“You can’t just stop. You can’t just one day break the relationship without any notice. It’s not fair to me.” My friend admonished me.
“I look up to you. You live like no other. You must know that. I need people like you in my life…” she continued.
What? You do? And you see me that way? I did not know I had any influence on her whatsoever. I did not think I made any difference, impact, on her and her life.
She was specifically referring to this. My blogs. My daily and weekly snippets of encouragement and inspirational concepts I had been publishing from my website and sending to a list of subscribers. No, I did not notify my audience of this break, it sort of happened unexpectedly and organically, and my plan was to let it return in the same way. My friend was disappointed about it and called me out on it.
There are a variety of reasons I removed myself from my writings, one of which I will address momentarily. Her hurt and honesty as she called me out, immediately erased all of them. I had been sending my messages out to the Universe every week, praying that the people that needed them, would find them. In my free time, I would continue to make efforts to create more visibility, for I believe many are walking around wounded, as I had for many years, and needed encouragement that life could be better. I received stats on how many of my subscribers actually opened up my link. The numbers were low. I had worked really hard to attain the small audience I had, and I am cognizant of the consistency and perseverance required to really make an impact in the social media world. With my full time job, I wondered if all the effort I had made to get this far was worth it. Should I continue?

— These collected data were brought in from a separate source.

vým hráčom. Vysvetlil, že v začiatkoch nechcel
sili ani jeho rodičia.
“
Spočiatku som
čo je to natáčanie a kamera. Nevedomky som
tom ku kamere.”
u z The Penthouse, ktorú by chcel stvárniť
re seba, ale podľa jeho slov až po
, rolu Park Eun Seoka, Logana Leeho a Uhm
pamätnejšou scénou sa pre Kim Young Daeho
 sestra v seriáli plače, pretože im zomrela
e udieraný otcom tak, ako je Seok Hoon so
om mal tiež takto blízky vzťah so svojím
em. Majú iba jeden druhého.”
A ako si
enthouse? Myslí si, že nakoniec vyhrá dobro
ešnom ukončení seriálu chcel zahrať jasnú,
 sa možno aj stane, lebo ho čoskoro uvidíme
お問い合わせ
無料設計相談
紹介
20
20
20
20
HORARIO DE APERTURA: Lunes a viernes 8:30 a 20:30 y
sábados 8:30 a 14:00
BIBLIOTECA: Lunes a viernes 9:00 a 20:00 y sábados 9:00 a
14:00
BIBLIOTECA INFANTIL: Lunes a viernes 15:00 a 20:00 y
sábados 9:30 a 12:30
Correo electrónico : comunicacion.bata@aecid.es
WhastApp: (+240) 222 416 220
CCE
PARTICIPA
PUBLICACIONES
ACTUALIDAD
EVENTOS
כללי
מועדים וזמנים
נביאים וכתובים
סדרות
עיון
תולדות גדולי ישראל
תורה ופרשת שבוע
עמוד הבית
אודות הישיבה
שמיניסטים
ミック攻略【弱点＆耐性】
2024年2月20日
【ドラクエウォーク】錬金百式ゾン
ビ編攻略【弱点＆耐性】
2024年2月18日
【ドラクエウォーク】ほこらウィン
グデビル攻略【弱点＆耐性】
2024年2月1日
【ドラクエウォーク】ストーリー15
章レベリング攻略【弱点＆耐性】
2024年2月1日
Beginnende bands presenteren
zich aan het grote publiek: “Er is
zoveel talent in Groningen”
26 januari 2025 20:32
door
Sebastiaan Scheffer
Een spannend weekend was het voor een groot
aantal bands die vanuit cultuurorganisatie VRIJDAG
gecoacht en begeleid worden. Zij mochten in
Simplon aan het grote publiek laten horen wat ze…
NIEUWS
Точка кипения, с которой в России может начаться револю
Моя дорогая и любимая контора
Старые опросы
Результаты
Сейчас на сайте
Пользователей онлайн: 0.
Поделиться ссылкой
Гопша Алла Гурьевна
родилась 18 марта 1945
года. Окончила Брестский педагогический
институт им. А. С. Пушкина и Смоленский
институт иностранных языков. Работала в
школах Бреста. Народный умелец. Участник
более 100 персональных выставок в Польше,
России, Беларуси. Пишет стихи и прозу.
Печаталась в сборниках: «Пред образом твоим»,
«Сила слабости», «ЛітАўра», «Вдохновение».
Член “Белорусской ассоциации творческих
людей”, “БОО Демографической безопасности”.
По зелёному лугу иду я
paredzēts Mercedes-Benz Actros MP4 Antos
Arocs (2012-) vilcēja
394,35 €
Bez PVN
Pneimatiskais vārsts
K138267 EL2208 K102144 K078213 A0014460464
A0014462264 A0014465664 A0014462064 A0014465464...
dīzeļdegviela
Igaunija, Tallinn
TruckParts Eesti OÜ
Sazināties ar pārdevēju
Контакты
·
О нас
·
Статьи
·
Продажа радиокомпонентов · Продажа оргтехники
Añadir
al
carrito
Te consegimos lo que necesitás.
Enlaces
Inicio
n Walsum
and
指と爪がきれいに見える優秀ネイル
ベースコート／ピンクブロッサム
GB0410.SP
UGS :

The part that really hit my heart, hard, is that this friend is struggling with an addiction. She really did need my encouragements, everyday. The Divine had brought people to my site to read my thoughts, and she was one of them. I totally let her down, and possibly others. What makes this situation even more fascinating is that I thought I annoyed her. I thought my joyous attitude and perspective on life bugged the heck out of her. I could not have been further from the truth as our conversation continued to unfold.
I am struck with how impactful we can be, without even knowing it. What beauty we can create, just by being, living, in a loving way. She asked me what I am passionate about. She did not realize I spent most of my life in self-loathing and with suicide never too far from my thoughts. The person she knows now is far from that sad girl. When I shared my story and how helping anyone move toward more self-love gives me great joy and purpose, she explained how rare I am.
Whether I am rare or not, my friend reminded me of the great power each of us has to be a gift, make an impact on one another, everyday, in many ways, whether we know it or not. She reminded me that looking at the statistics of how many people clicked on my emails did not matter. She mattered. One click is enough to keep me writing, keep me caring.
You never know who you may be impacting. You are impacting your world. Everyday. Every person, seen or unseen. A word, thought, smile, prayer, hug, may just stop someone from taking another drink, maybe even their life.
It’s time to be intentional about our lives.
Embrace this: “I impact this world. I impact it with Love, in its infinite forms, today!”
Sunshine and Smiles,
KimmiSue (the endearing way my family refers to me)
Release to Unleash
If you embrace the fact that you impact this world, how will that change how you live?